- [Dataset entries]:

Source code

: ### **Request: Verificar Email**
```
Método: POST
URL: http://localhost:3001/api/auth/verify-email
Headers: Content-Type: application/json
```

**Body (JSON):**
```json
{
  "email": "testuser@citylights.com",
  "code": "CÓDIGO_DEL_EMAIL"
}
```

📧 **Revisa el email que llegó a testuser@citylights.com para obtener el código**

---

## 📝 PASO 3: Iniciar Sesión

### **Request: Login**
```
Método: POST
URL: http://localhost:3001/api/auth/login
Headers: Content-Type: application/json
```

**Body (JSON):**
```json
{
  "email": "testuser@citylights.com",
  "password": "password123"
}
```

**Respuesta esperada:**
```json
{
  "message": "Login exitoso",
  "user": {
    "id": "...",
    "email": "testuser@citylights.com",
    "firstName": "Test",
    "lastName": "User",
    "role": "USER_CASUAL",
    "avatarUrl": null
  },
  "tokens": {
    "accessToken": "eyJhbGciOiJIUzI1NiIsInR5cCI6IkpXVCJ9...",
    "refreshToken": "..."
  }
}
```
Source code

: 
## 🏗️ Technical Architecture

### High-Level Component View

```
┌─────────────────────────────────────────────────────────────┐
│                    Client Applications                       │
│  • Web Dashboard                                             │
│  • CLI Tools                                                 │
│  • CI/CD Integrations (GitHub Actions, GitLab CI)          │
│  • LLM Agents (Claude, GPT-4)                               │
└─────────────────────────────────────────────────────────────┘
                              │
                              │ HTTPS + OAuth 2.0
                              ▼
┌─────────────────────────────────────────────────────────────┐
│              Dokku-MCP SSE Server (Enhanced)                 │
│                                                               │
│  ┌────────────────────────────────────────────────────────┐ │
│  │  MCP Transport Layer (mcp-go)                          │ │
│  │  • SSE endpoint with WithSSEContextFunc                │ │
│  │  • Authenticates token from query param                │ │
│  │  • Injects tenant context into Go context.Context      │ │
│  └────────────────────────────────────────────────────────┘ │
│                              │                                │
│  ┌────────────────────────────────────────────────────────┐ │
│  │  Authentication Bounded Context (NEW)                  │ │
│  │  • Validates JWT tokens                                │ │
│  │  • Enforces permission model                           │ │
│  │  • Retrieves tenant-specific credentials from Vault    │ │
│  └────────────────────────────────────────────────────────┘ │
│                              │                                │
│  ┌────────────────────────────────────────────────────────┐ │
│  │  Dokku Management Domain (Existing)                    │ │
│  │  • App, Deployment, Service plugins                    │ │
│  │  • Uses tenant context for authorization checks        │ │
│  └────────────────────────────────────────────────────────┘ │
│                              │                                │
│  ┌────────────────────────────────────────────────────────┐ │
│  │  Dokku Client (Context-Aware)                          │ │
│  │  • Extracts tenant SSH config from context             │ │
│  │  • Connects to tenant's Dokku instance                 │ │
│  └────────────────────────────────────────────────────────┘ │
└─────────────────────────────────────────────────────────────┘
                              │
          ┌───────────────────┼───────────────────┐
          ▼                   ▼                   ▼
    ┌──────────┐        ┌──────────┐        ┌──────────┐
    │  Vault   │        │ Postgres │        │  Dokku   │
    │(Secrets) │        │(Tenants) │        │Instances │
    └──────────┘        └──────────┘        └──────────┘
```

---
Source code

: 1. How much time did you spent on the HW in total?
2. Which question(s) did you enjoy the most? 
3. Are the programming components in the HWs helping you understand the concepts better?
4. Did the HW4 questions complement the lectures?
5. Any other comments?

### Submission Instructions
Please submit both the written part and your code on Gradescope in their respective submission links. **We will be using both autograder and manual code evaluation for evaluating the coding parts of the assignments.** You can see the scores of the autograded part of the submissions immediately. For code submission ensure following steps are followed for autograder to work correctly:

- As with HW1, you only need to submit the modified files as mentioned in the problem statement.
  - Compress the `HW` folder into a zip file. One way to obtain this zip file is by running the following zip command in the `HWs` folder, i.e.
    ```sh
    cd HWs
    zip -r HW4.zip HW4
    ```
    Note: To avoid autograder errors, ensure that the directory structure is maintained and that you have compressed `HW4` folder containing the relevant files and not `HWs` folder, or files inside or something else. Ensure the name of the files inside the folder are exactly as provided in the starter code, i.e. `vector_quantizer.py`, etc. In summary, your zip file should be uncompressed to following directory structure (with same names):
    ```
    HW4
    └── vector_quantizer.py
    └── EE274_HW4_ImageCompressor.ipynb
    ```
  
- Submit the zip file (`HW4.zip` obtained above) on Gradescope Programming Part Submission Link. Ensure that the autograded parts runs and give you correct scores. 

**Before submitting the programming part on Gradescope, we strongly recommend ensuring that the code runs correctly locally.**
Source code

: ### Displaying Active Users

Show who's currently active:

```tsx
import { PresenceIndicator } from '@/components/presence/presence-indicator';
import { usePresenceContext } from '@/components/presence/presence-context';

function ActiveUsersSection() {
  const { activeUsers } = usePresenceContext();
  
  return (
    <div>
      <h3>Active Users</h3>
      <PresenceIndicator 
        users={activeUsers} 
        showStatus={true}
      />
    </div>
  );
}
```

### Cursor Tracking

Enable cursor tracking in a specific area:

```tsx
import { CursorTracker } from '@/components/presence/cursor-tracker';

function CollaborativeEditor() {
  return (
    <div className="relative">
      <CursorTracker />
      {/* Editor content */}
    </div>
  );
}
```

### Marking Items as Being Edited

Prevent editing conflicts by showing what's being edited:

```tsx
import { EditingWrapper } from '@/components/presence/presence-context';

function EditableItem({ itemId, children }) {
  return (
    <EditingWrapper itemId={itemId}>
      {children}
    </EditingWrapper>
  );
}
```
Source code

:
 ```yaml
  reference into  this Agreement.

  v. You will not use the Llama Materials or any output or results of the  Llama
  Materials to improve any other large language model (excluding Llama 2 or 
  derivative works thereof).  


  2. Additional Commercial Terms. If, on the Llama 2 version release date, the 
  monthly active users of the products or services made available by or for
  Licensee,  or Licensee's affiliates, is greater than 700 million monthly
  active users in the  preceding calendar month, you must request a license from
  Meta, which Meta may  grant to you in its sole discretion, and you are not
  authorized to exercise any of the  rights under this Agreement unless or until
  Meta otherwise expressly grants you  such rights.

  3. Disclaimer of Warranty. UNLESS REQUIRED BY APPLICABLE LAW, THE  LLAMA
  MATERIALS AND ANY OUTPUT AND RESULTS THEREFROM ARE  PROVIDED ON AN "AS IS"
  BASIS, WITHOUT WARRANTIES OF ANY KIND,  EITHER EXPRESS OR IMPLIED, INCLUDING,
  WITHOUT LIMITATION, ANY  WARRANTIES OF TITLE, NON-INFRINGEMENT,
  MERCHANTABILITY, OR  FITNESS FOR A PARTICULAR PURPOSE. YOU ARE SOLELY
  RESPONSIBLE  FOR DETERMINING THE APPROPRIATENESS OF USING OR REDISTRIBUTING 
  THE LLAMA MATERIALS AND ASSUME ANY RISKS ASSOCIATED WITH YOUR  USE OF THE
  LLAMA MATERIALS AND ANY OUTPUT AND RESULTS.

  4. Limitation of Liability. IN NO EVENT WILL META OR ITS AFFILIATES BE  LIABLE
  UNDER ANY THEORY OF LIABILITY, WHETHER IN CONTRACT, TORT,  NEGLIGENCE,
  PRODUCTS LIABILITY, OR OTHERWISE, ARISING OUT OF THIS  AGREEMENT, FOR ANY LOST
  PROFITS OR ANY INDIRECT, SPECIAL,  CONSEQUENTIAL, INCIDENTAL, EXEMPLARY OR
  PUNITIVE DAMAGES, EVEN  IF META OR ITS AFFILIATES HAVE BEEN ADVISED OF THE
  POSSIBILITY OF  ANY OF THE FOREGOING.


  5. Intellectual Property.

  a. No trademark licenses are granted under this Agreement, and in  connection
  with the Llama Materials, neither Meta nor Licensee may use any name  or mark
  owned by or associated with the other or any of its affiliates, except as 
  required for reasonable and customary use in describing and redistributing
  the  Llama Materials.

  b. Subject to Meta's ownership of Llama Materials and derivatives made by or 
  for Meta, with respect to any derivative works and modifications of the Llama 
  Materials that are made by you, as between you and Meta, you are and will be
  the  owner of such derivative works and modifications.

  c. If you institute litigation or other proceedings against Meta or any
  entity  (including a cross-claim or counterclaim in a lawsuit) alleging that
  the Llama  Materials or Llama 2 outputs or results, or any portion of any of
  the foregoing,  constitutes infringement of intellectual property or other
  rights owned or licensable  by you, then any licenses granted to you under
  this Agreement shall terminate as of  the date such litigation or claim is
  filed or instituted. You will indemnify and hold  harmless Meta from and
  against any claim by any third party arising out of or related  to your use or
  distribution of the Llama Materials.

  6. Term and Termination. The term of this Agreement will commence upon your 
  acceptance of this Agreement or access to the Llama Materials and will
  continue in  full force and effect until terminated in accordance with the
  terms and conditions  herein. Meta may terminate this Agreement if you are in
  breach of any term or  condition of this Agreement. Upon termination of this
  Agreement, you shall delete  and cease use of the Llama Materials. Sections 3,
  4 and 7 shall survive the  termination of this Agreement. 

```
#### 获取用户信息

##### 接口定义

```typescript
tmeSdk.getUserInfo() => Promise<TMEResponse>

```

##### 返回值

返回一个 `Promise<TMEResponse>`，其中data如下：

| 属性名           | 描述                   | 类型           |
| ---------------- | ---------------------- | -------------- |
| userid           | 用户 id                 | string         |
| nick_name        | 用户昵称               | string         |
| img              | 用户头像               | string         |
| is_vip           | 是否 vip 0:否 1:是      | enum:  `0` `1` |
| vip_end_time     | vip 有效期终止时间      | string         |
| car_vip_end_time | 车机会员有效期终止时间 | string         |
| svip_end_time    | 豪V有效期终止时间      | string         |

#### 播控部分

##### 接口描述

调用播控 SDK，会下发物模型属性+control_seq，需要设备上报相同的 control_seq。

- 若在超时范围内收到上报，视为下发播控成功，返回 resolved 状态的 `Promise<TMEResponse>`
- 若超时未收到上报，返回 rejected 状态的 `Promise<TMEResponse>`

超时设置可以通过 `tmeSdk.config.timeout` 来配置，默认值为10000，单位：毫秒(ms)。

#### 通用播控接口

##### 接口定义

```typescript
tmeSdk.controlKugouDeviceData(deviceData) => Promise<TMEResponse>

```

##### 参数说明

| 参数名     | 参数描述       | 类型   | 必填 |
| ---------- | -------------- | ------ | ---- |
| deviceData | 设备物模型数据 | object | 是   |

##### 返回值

- [Task goal]: Pull every line holding "WARRANTIES" out of the records.

- [Task response]:
  BASIS, WITHOUT WARRANTIES OF ANY KIND,  EITHER EXPRESS OR IMPLIED, INCLUDING,
  WITHOUT LIMITATION, ANY  WARRANTIES OF TITLE, NON-INFRINGEMENT,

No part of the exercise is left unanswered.